Erdős inequality for primitive sets

A set of natural numbers A is called primitive if no element of A divides any other. Let $\Omega \left(n\right)$ be the number of prime divisors of n counted with multiplicity. Let $f_z\left(A\right)={\sum }_{a\in A}\frac{z^{\Omega \left(a\right)}}{a{(\log a)}^z}$, where $z\in R_{>0}$. Erdős proved in 1935 that $f_1\left(A\right)={\sum }_{a\in A}\frac{1}{a\log a}$ is uniformly bounded over all primitive sets A. We prove a generalization of Erdős inequality which provides an analogous result for $f_z\left(A\right)$, when $z\in (0,2)$. Furthermore, we study the supremum of $f_z\left(A\right)$ over all primitive sets.
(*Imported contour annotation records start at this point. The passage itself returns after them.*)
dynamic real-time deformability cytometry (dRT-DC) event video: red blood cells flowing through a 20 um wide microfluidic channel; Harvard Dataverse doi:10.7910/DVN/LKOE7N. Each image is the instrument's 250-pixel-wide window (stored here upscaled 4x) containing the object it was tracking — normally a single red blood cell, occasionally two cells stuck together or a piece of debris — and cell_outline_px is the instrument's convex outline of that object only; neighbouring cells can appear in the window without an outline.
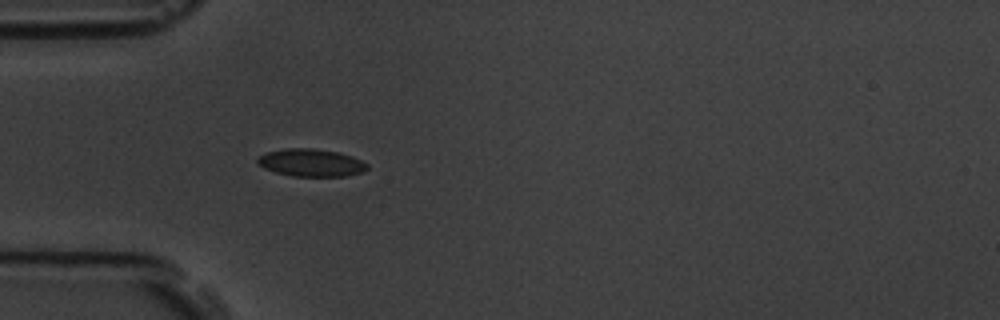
{"species": "common noctule bat (a hibernating species)", "species_latin": "Nyctalus noctula", "temperature_condition": "room temperature", "stored_images_in_passage": 1, "camera_frame_rate_fps": 3000, "um_per_image_px": 0.085, "animal": {"sex": "male", "body_mass_g": 19.5, "forearm_length_mm": 54.6}, "frame": {"image": 1, "passage_image": 1, "time_ms": 0.0, "image_size_px": [1000, 320], "cell_outline_px": [[368, 168], [364, 172], [344, 176], [292, 176], [276, 172], [264, 168], [256, 160], [256, 156], [268, 152], [284, 148], [312, 148], [340, 152], [352, 156], [368, 164]], "centroid_in_image_um": [26.45, 13.82], "position_along_channel_um": 58.6, "area_um2": 17.69}}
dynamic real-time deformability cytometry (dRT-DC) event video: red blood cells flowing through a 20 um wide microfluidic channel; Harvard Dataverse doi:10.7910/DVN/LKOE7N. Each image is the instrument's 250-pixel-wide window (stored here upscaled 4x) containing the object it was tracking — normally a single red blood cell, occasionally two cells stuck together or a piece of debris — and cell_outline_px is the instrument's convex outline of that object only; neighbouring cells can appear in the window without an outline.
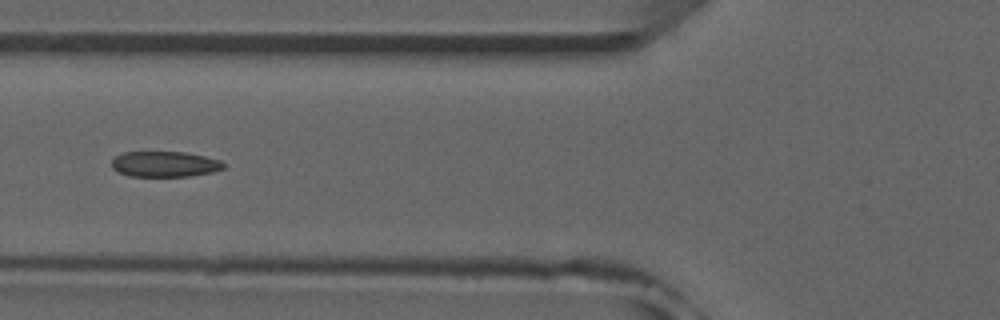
{"species": "common noctule bat (a hibernating species)", "species_latin": "Nyctalus noctula", "temperature_condition": "room temperature", "stored_images_in_passage": 38, "camera_frame_rate_fps": 3000, "um_per_image_px": 0.085, "animal": {"sex": "male", "forearm_length_mm": 52.5}, "frame": {"image": 1, "passage_image": 6, "time_ms": 1.667, "image_size_px": [1000, 320], "cell_outline_px": [[228, 164], [224, 168], [212, 172], [192, 176], [128, 176], [112, 168], [112, 160], [116, 156], [124, 152], [184, 152], [204, 156], [220, 160]], "centroid_in_image_um": [14.04, 13.95], "position_along_channel_um": 111.8, "area_um2": 16.7}, "authors_computed_cell_mechanics": {"area_um2": 17.6868, "velocity_mm_per_s": 3.9529, "shape_relaxation_time_tau1_ms": null, "shape_relaxation_time_tau2_ms": 1.0153, "deformation_change_tau1": null, "deformation_change_tau2": 0.0546}}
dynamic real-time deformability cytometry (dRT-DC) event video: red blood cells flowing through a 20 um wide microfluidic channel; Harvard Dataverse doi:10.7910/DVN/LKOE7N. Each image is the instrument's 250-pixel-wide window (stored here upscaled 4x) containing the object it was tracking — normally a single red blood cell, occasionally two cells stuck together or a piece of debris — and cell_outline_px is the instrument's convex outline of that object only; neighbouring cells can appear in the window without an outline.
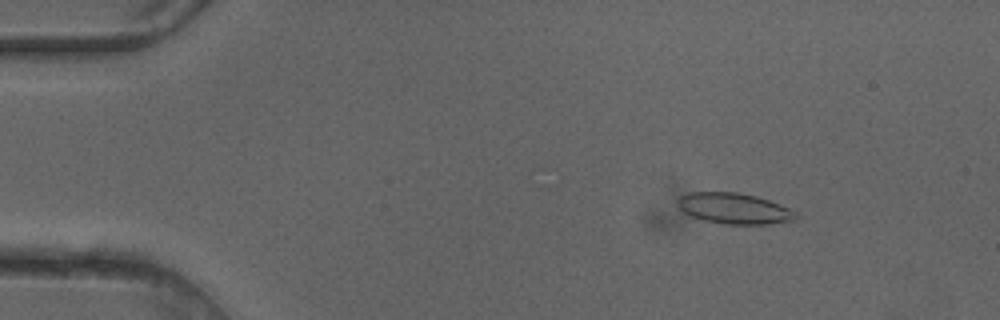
{"species": "common noctule bat (a hibernating species)", "species_latin": "Nyctalus noctula", "temperature_condition": "cold", "stored_images_in_passage": 40, "camera_frame_rate_fps": 3000, "um_per_image_px": 0.085, "animal": {"sex": "female"}, "frame": {"image": 1, "passage_image": 7, "time_ms": 2.0, "image_size_px": [1000, 320], "cell_outline_px": [[800, 216], [796, 220], [768, 224], [724, 224], [704, 220], [692, 216], [684, 212], [676, 204], [676, 200], [680, 196], [688, 192], [736, 192], [756, 196], [780, 204], [796, 212]], "centroid_in_image_um": [62.41, 17.72], "position_along_channel_um": 22.6, "area_um2": 21.33}}
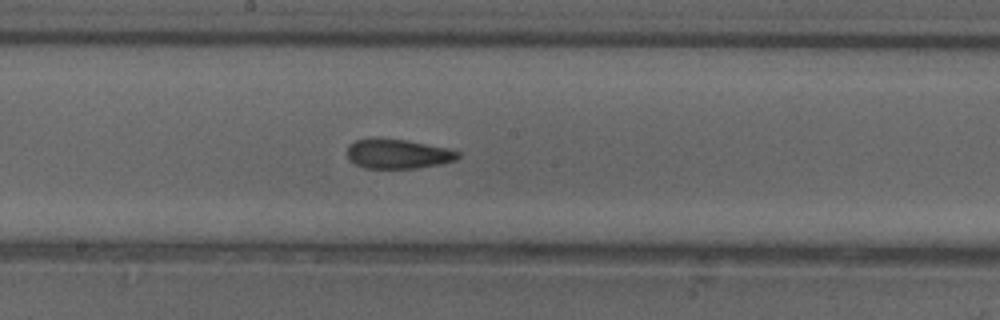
{"frame": {"image": 2, "passage_image": 27, "time_ms": 8.667, "image_size_px": [1000, 320], "cell_outline_px": [[460, 156], [456, 160], [440, 164], [416, 168], [364, 168], [348, 160], [348, 144], [356, 140], [372, 136], [380, 136], [404, 140], [448, 148], [460, 152]], "centroid_in_image_um": [33.78, 13.05], "position_along_channel_um": 214.4, "area_um2": 19.42}}
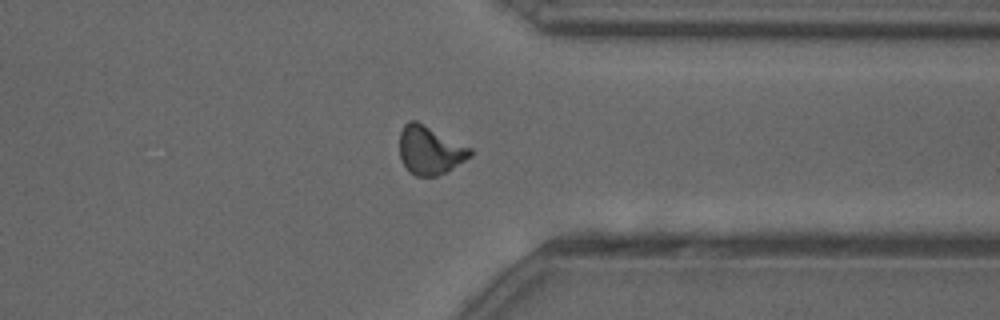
{"frame": {"image": 3, "passage_image": 39, "time_ms": 12.667, "image_size_px": [1000, 320], "cell_outline_px": [[472, 156], [452, 168], [436, 176], [416, 176], [408, 172], [400, 160], [400, 132], [404, 124], [408, 120], [416, 120], [472, 148]], "centroid_in_image_um": [36.52, 12.76], "position_along_channel_um": 374.9, "area_um2": 20.0}}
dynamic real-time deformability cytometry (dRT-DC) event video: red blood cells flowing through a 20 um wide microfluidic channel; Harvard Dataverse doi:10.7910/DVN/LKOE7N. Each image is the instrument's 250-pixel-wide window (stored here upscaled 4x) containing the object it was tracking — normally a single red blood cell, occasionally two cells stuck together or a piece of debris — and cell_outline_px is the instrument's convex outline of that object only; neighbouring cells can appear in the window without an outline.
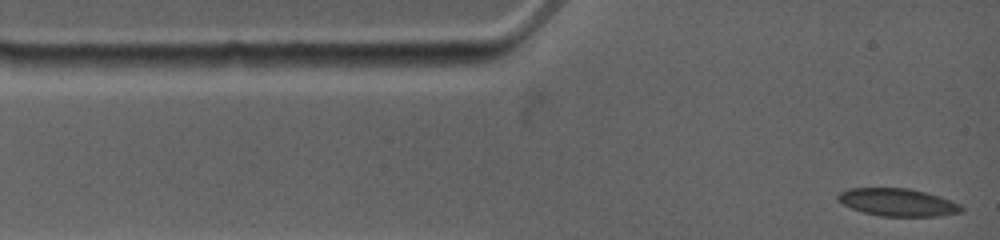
{"species": "common noctule bat (a hibernating species)", "species_latin": "Nyctalus noctula", "temperature_condition": "warm", "stored_images_in_passage": 48, "camera_frame_rate_fps": 4500, "um_per_image_px": 0.085, "animal": {"sex": "female", "body_mass_g": 19.0, "forearm_length_mm": 53.3}, "frame": {"image": 1, "passage_image": 1, "time_ms": 0.0, "image_size_px": [1000, 240], "cell_outline_px": [[964, 208], [960, 212], [936, 216], [880, 216], [864, 212], [852, 208], [836, 200], [836, 196], [840, 192], [848, 188], [908, 188], [924, 192], [960, 204]], "centroid_in_image_um": [76.25, 17.19], "position_along_channel_um": 8.8, "area_um2": 19.59}}
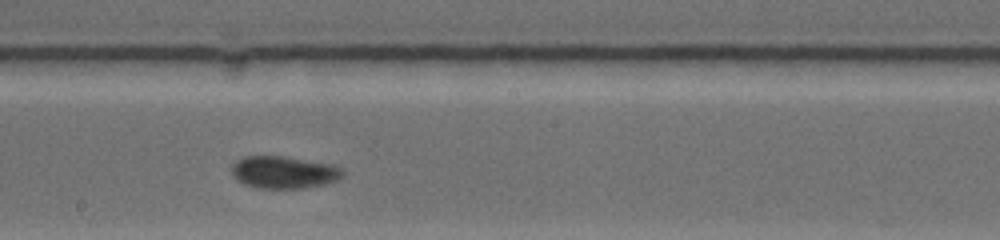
{"frame": {"image": 2, "passage_image": 30, "time_ms": 6.667, "image_size_px": [1000, 240], "cell_outline_px": [[344, 176], [336, 180], [324, 184], [304, 188], [256, 188], [244, 184], [232, 176], [232, 164], [236, 160], [244, 156], [284, 156], [328, 164], [340, 168], [344, 172]], "centroid_in_image_um": [24.08, 14.64], "position_along_channel_um": 224.1, "area_um2": 20.81}}
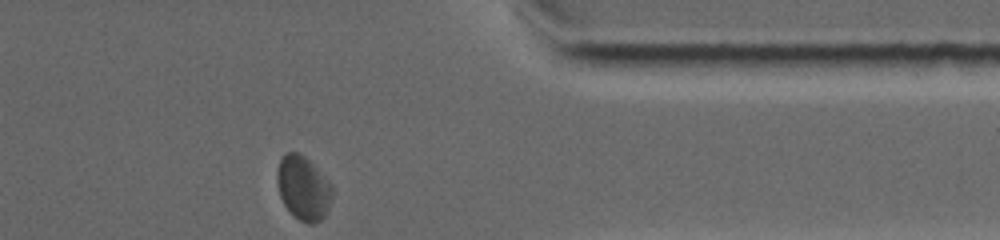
{"frame": {"image": 3, "passage_image": 48, "time_ms": 11.333, "image_size_px": [1000, 240], "cell_outline_px": [[332, 200], [328, 212], [320, 220], [312, 224], [308, 224], [292, 216], [284, 204], [280, 196], [276, 184], [276, 172], [280, 160], [284, 152], [296, 152], [304, 156], [332, 184]], "centroid_in_image_um": [25.77, 16.0], "position_along_channel_um": 385.6, "area_um2": 20.81}, "authors_computed_cell_mechanics": {"area_um2": 19.8832, "velocity_mm_per_s": 3.7862, "shape_relaxation_time_tau1_ms": 4.2622, "shape_relaxation_time_tau2_ms": null, "deformation_change_tau1": 0.0883, "deformation_change_tau2": null}}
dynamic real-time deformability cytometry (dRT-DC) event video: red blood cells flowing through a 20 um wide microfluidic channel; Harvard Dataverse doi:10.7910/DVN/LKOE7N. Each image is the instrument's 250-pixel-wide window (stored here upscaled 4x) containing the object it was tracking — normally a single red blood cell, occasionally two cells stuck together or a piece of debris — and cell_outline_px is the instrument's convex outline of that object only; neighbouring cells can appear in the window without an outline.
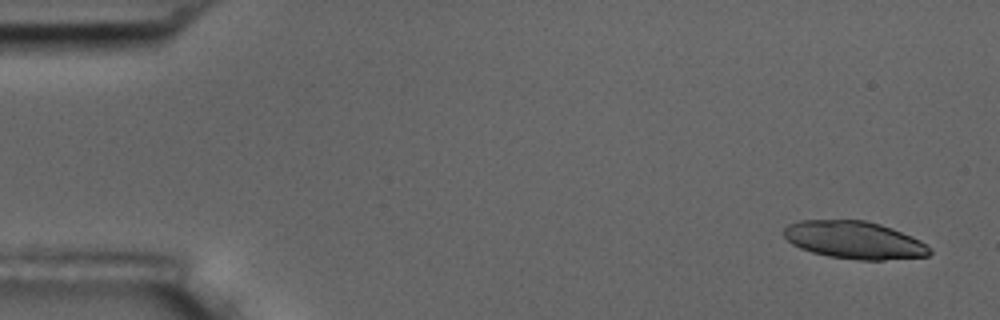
{"species": "common noctule bat (a hibernating species)", "species_latin": "Nyctalus noctula", "temperature_condition": "room temperature", "stored_images_in_passage": 4, "camera_frame_rate_fps": 3000, "um_per_image_px": 0.085, "animal": {"sex": "male", "body_mass_g": 17.5, "forearm_length_mm": 52.3}, "frame": {"image": 1, "passage_image": 1, "time_ms": 0.0, "image_size_px": [1000, 320], "cell_outline_px": [[932, 252], [928, 256], [884, 260], [860, 260], [828, 256], [812, 252], [800, 248], [792, 244], [784, 236], [784, 228], [788, 224], [800, 220], [864, 220], [880, 224], [892, 228], [912, 236], [920, 240], [932, 248]], "centroid_in_image_um": [72.64, 20.4], "position_along_channel_um": 12.4, "area_um2": 32.02}}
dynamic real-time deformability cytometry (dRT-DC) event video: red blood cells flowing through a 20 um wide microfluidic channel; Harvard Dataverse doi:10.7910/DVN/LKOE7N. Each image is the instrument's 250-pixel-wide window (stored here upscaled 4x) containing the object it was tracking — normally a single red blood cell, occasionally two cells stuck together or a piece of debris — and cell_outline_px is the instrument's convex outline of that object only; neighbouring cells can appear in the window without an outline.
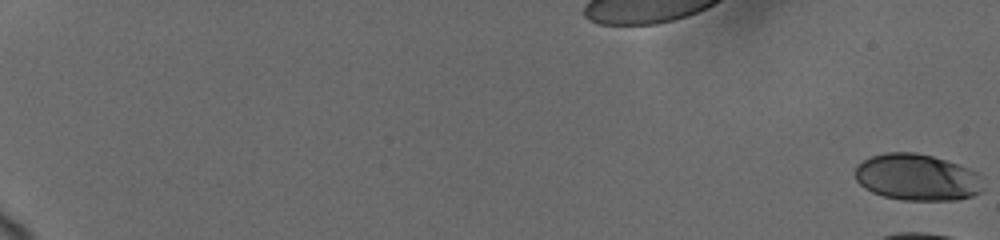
{"species": "human", "species_latin": "Homo sapiens", "temperature_condition": "cold", "stored_images_in_passage": 19, "camera_frame_rate_fps": 3000, "um_per_image_px": 0.085, "donor": {"sex": "female"}, "frame": {"image": 1, "passage_image": 1, "time_ms": 0.0, "image_size_px": [1000, 240], "cell_outline_px": [[984, 176], [980, 192], [972, 196], [956, 200], [904, 200], [884, 196], [872, 192], [864, 188], [856, 180], [856, 164], [872, 156], [888, 152], [916, 152], [932, 156], [980, 172]], "centroid_in_image_um": [77.97, 15.07], "position_along_channel_um": 7.0, "area_um2": 34.85}}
We also discuss ${\lim }_{z\to 0}{f}_z\left(A\right)$, which is a generalization of Dirichlet density. We study the asymptotics of $f_z\left(P_k\right)$, where $P_k=\{n:\Omega (n)=k\}$. For $z=1$ we find the next term in asymptotic expansion of $f_1\left(P_k\right)$ refining the result of Gorodetsky, Lichtman, and Wong. We also study the supremum of ${\sum }_{a\in A}{z}^{\Omega \left(a\right)}/a$ over all primitive subsets of $[1,N]$.